> **Request**
Retype every line of the entries below exactly as they appear, but leave the pictures out.

Collected data:
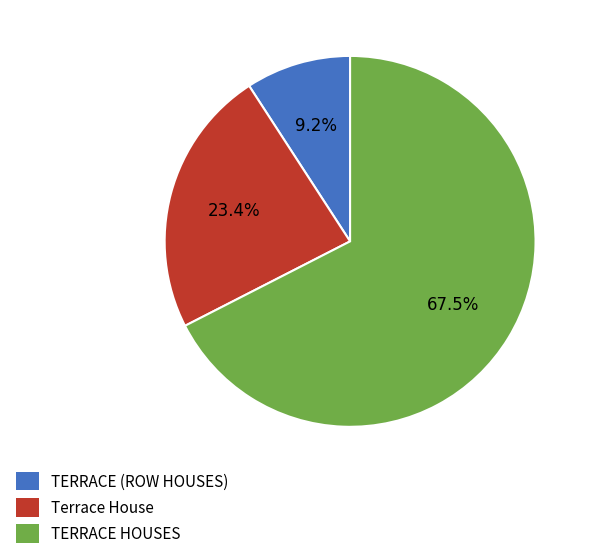

How many slices are in this pie chart?

3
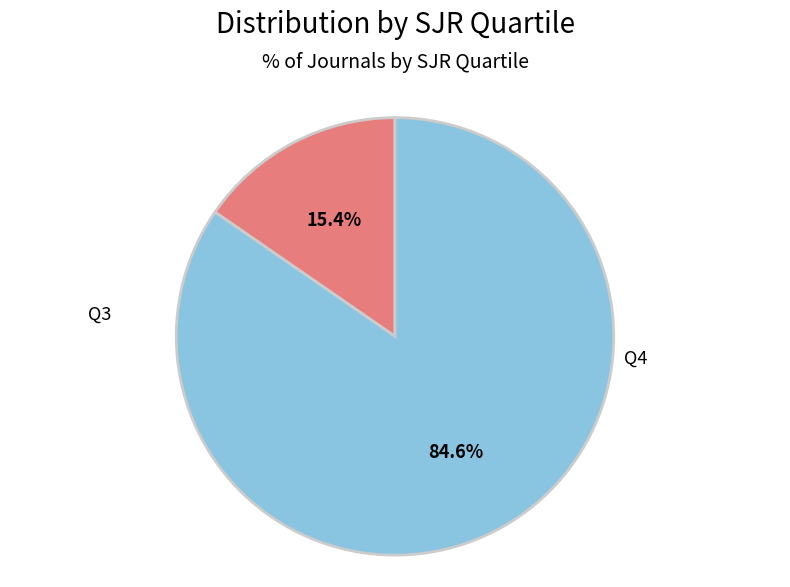

Is there any slice that represents more than half of the pie?

Yes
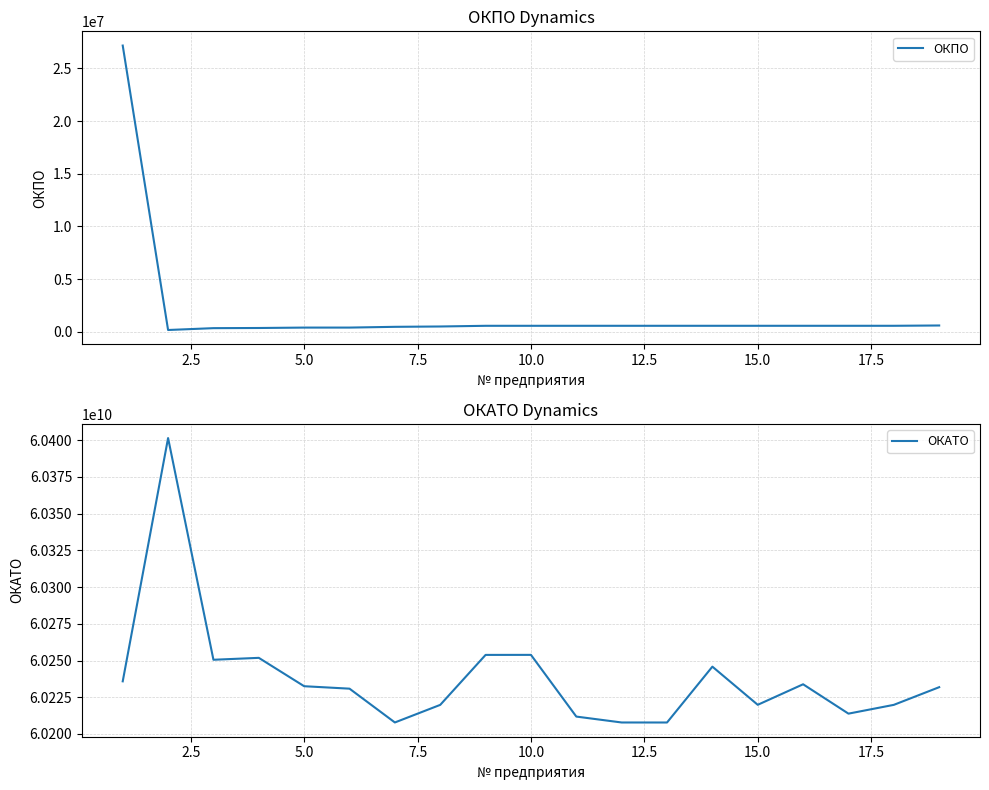

Rank the series by their average value, from highest to lowest.

ОКАТО, ОКПО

> **Exercise answer**
How many slices are in this pie chart?

3

Is there any slice that represents more than half of the pie?

Yes

Rank the series by their average value, from highest to lowest.

ОКАТО, ОКПО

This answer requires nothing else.